Nearly a Lady by Alissa Johnson

Nearly a LadyNearly a Lady by Alissa Johnson

My rating: 4.5 of 5 stars

Nearly a Lady is beautiful in its simplicity as a historical romance. It's about two people getting to know each other and falling in love. There is no need for madcap adventures, a cruel villain, an extraneous mystery plot, chandelier-swinging sex scenes, or convoluted excuses for the couple to spend time together. Instead, this story is organic in its development. And I appreciated that. The characters are those who you might have seen before in Regency romance, but they seem more authentic here, stripped of their pretensions, and more like real people.

Winnefred has issues with her self-worth, and who could blame her? With a father who barely noticed her (shoving her off on governesses who had no idea what to do with her), and a long-dead mother. Her father asked his friend to watch out for her as an afterthought on his deathbed. This friend wasn't exactly thrilled to be saddled with the care of a young girl, but felt honor-bound to keep his promise. He too banished her out of his mind to far away Scotland, and through his inattention, allowed his wife to cheat Winnefred out of most of her allowance so that she only had five pounds a year to live off of. So it's understandable that she isn't predisposed to trust Gideon, her erstwhile guardian's son, when he shows up at Murdoch House, claiming to be there for her assistance. However, Gideon shows how tried and true he is, that he's worthy of her trust, her friendship, and her heart.
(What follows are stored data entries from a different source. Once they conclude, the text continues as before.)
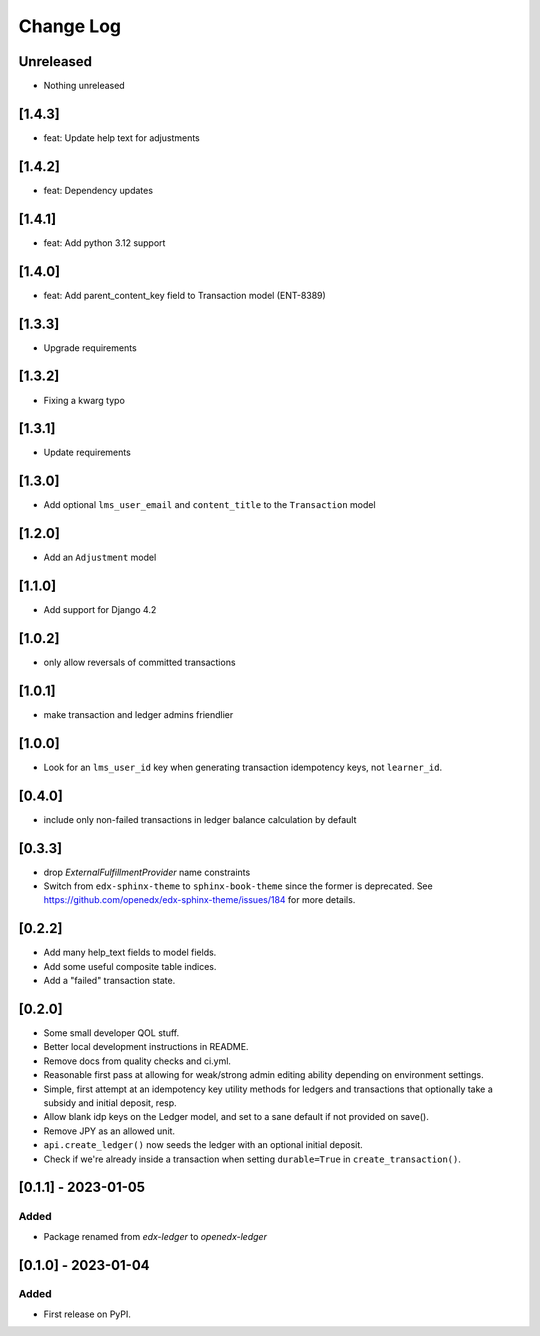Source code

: Change Log
##########

..
   All enhancements and patches to openedx_ledger will be documented
   in this file.  It adheres to the structure of https://keepachangelog.com/ ,
   but in reStructuredText instead of Markdown (for ease of incorporation into
   Sphinx documentation and the PyPI description).

   This project adheres to Semantic Versioning (https://semver.org/).

.. There should always be an "Unreleased" section for changes pending release.

Unreleased
**********
* Nothing unreleased

[1.4.3]
*******
* feat: Update help text for adjustments

[1.4.2]
*******
* feat: Dependency updates

[1.4.1]
*******
* feat: Add python 3.12 support

[1.4.0]
*******
* feat: Add parent_content_key field to Transaction model (ENT-8389)

[1.3.3]
*******
* Upgrade requirements

[1.3.2]
*******
* Fixing a kwarg typo

[1.3.1]
*******
* Update requirements

[1.3.0]
*******
* Add optional ``lms_user_email`` and ``content_title`` to the ``Transaction`` model

[1.2.0]
*******
* Add an ``Adjustment`` model

[1.1.0]
*******
* Add support for Django 4.2

[1.0.2]
*******
* only allow reversals of committed transactions

[1.0.1]
*******
* make transaction and ledger admins friendlier

[1.0.0]
*******
* Look for an ``lms_user_id`` key when generating transaction idempotency keys, not ``learner_id``.

[0.4.0]
*******
* include only non-failed transactions in ledger balance calculation by default

[0.3.3]
*******
* drop `ExternalFulfillmentProvider` name constraints
* Switch from ``edx-sphinx-theme`` to ``sphinx-book-theme`` since the former is
  deprecated.  See https://github.com/openedx/edx-sphinx-theme/issues/184 for
  more details.

[0.2.2]
*******
* Add many help_text fields to model fields.
* Add some useful composite table indices.
* Add a "failed" transaction state.

[0.2.0]
*******
* Some small developer QOL stuff.
* Better local development instructions in README.
* Remove docs from quality checks and ci.yml.
* Reasonable first pass at allowing for weak/strong admin editing ability depending on environment settings.
* Simple, first attempt at an idempotency key utility methods for ledgers and transactions that optionally take a subsidy and initial deposit, resp.
* Allow blank idp keys on the Ledger model, and set to a sane default if not provided on save().
* Remove JPY as an allowed unit.
* ``api.create_ledger()`` now seeds the ledger with an optional initial deposit.
* Check if we're already inside a transaction when setting ``durable=True`` in ``create_transaction()``.

[0.1.1] - 2023-01-05
********************

Added
=====

* Package renamed from `edx-ledger` to `openedx-ledger`

[0.1.0] - 2023-01-04
************************************************

Added
=====

* First release on PyPI.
Gideon is not without issues. In a way, his issues are probably more damaging. He suffers from post-traumatic stress disorder after a tragic battle on the ship which he captained in the Royal Navy. He lost several members of his crew, and takes personal responsibility for their deaths. To the degree that he deeply fears being responsible for anyone. His plan is to escort Winnefred and her companion, Lily, to London, see them taken care of until his brother, the Marquess of Engsly returns, and to go on to his relatively responsibility-free life. He doesn't expect this refreshingly genuine and unpretentious young woman to carve a place in his heart and his life. He doesn't want the responsibility of a wife, but soon he can't imagine life without Winnefred in it, to stay.

I can see why this book is highly rated. The writing is very good, and the relationship between Winnefred and Gideon is so rich and honest, infectiously so. You can see their love blossom as they go from strangers to friends, and fall in love before the journey is over. And on that path to love, they struggle with each other's emotional walls in a way that resonated with me. I found their emotional journey very enjoyable to read about.

Nearly a Lady is a book for readers who want something real, with a bond between the couple that is deep and emotional; for readers looking for the opportunity to see that love relationship grow from a tiny seed to a rich, full bloom over the course of the novel. I would recommend this to historical romance readers jaded with all the shenanigans and devices that can often be overused in the genre. It's easy to get tired of the 'same old thing' because it doesn't deliver, and forget why you read a genre in the first place. When it comes to romance, the joy is watching the process of a couple falling in love, and the wonderful little moments along that path. This book delivers that joy.